There are so many displays of compassion that illuminate our world, countering all the instances of abuse, neglect, and inequity. Portland Animal Welfare (PAW) Team is among these shining lights — a non-profit organization that helps the homeless people of Portland, Oregon by helping to make sure their companion animals are healthy and fed. Through its monthly clinics, PAW Team enables a group of veterinarians to offer services such as basic health exams and vaccinations; volunteers hand out food and supplies and coupons for spay/neuter services. Animal guardians sometimes line up for hours beforehand, just to make sure their four-legged loved ones receive the care they need. I just learned about this organization from my friend Nicole who is volunteering with them; and, as it turns out, so is another of my Portland friends and recent ALDF scholarship winner (Congratulations, Laura!).
I know that some might question whether homeless people should have companion animals at all. It’s a valid concern, but there’s the fact that many of the people had their companion animals before they became homeless, especially in these hard economic times. Can you imagine if a person were forced to lose his or her companion animal, too? Sometimes, Fido is the only thing a person has left. Also, with millions of sheltered animals euthanized each year in the United States, the last place we want these animals to go en masse is the local shelter, provided they’re getting the basic necessary care. In addition, the situations of homeless women raise at least a couple of other issues: first, a dog may be a homeless woman’s only way of staying safe, either on the streets or in shelters where assaults or theft are not uncommon; second, in cases of women who flee their homes because of domestic abuse, they often take their companion animals with them because the animals otherwise would become the target of retaliation by the abusing partner.

****

### Things to do
- A) Restate the paragraph of the article on PAW Team that begins "I know that some might question" as a short bulleted list that keeps its main points.
- B) Carry the article on PAW Team forward from its final sentence.

### Provided data
****

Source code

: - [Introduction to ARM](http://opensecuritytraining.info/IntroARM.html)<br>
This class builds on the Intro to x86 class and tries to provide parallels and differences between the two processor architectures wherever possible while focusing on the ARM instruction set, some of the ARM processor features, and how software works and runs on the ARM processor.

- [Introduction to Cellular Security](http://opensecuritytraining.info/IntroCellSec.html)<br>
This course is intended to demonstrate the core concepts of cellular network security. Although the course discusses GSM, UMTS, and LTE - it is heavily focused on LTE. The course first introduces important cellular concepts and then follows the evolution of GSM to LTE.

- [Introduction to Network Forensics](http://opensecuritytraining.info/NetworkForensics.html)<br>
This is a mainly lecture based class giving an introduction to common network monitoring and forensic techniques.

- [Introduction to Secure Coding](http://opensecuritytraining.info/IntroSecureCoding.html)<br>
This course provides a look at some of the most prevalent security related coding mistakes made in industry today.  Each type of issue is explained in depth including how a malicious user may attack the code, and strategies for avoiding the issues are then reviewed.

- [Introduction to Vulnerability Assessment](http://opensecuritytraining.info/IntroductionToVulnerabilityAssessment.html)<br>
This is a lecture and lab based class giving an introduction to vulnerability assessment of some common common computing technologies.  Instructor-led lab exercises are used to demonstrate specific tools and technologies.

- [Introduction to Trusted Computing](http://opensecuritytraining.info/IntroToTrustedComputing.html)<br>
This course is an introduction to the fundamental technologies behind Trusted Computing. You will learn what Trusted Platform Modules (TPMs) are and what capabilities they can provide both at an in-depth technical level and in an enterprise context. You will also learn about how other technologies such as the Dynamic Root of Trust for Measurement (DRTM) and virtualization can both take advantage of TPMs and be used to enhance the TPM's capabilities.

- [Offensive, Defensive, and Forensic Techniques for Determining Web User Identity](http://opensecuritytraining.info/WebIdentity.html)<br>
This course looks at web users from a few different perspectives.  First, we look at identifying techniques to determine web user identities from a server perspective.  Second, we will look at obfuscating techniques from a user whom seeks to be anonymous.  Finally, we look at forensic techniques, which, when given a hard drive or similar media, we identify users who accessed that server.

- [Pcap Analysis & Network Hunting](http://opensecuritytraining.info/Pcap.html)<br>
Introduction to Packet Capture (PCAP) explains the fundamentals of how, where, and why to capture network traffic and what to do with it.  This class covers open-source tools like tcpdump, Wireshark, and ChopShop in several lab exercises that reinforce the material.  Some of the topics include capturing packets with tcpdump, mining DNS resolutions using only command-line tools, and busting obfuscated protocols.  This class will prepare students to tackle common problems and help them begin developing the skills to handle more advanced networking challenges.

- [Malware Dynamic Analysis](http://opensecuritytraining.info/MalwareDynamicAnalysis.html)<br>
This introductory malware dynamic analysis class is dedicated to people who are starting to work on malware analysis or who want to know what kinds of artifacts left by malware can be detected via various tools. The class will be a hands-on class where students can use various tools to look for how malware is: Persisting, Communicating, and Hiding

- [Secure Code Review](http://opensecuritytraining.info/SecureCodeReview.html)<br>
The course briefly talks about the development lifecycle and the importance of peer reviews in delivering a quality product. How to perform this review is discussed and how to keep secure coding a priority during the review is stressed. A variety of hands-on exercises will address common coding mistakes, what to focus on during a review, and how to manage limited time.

****

### Answers for the tasks
- A)
- Some may question whether homeless people should have companion animals at all, and this is a valid concern.
- Many had their animals before becoming homeless, especially in hard economic times, and an animal may be the only thing a person has left.
- With millions of sheltered animals euthanized each year in the United States, sending these animals to shelters en masse is undesirable if they receive basic care.
- For homeless women, a dog may be the only way to stay safe on the streets or in shelters, where assaults and theft are not uncommon.
- Women fleeing domestic abuse often take their animals with them, because the animals would otherwise become targets of retaliation by the abusing partner.

- B)
While I was traveling around Nepal several years ago, I was struck by the number of stray, sick dogs. I was heartened to learn afterwards of an organization in Katmandu, Street Dog Care, comprised of two veterinarians and volunteers that were going out each week to offer these dogs medical care. Now, here’s a a similar coordinated effort by veterinarians in the U.S. and, in Portland, the organization is helping animals and people. WIN-WIN!
I applaud PAW Team! I’m looking around now to see what other cities, if any, have similar initiatives going on. If there isn’t one in New York City yet, don’t be surprised if you hear about a “new project” of my own once I’m back home again about a year from now.